Oral
in
Workshop: SCOPE: SCALABLE OPTIMIZATION FOR EFFICIENT AND ADPATIVE FOUNDATION MODELS
Linear-MoE: Linear Sequence Modeling Meets Mixture-of-Experts
Weigao Sun · Disen Lan · Tong Zhu · Xiaoye Qu · Yu Cheng
Keywords: [ Distributed Training ] [ Mixture-of-Experts ] [ Linear Sequence Modeling ]

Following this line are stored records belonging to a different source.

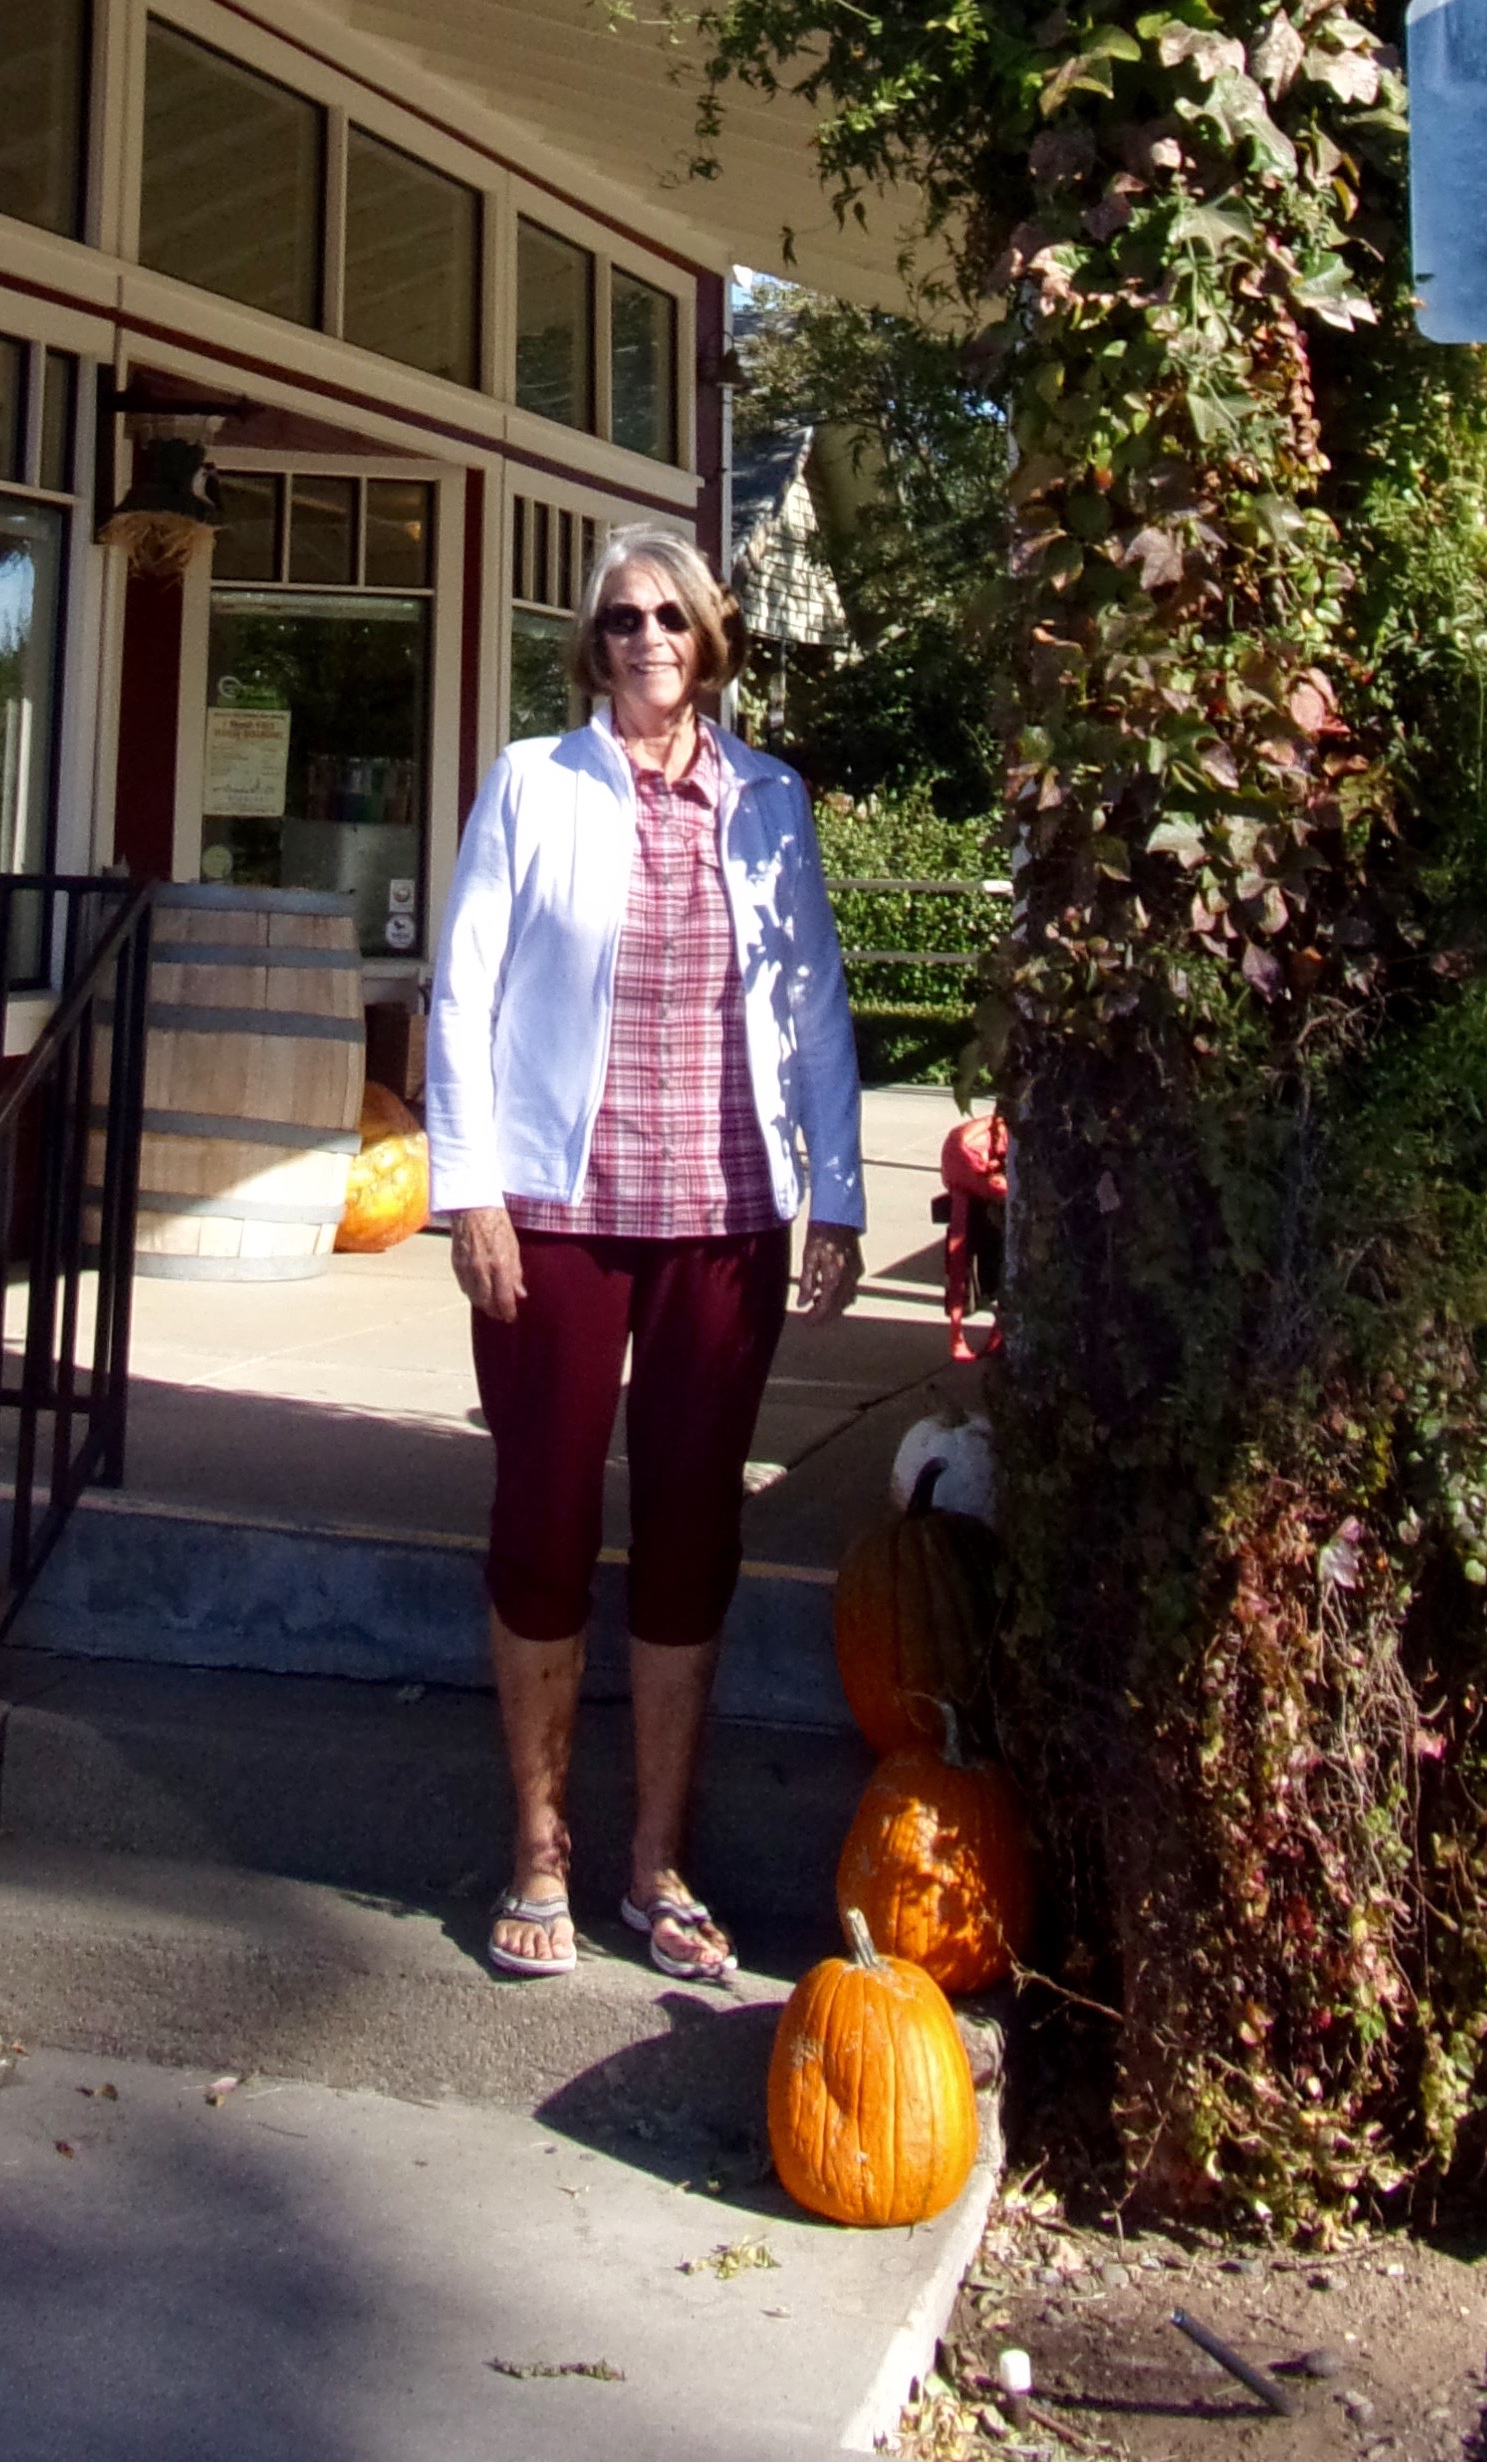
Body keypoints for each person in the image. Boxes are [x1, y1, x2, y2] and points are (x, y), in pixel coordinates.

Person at [426, 519, 864, 1983]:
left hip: (725, 1219)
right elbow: (464, 986)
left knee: (692, 1531)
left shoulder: (768, 799)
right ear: (592, 642)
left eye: (672, 617)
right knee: (542, 1516)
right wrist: (469, 1190)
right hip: (557, 1212)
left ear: (710, 638)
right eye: (623, 619)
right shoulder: (532, 782)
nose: (648, 641)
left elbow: (813, 1003)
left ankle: (657, 1863)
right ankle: (539, 1849)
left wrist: (836, 1194)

Linear Sequence Modeling (LSM) and Mixture-of-Experts (MoEs) have recently emerged as effective architectural improvements. In this paper, we introduce Linear-MoE, a production-level system for modeling and training large-scale models that integrate LSM with MoEs. Linear-MoE leverages the advantages of both LSM modules for linear-complexity sequence modeling and MoE layers for sparsely activation, aiming to offer high performance with efficient training and deployment. The Linear-MoE system comprises two primary subsystems: Modeling and Training. The Modeling subsystem provides a unified framework supporting multiple types of LSM methods, including linear attention, SSM, and linear RNN. The Training subsystem facilitates efficient training by incorporating advanced parallelism techniques like Tensor, Pipeline, and Expert Parallelism, along with LASP-based Sequence Parallelism for managing very-long input sequences. The system is designed to be extensible for integrating more sequence modeling and training abilities in the future. Additionally, we explore hybrid Linear-MoE models that combine Linear-MoE layers with standard Transformer-MoE layers to further enhance model flexibility and performance. Experimental evaluations on two model series, A0.3B-2B and A1B-7B, demonstrate that Linear-MoE achieves efficiency gains while maintaining competitive performance on various benchmarks.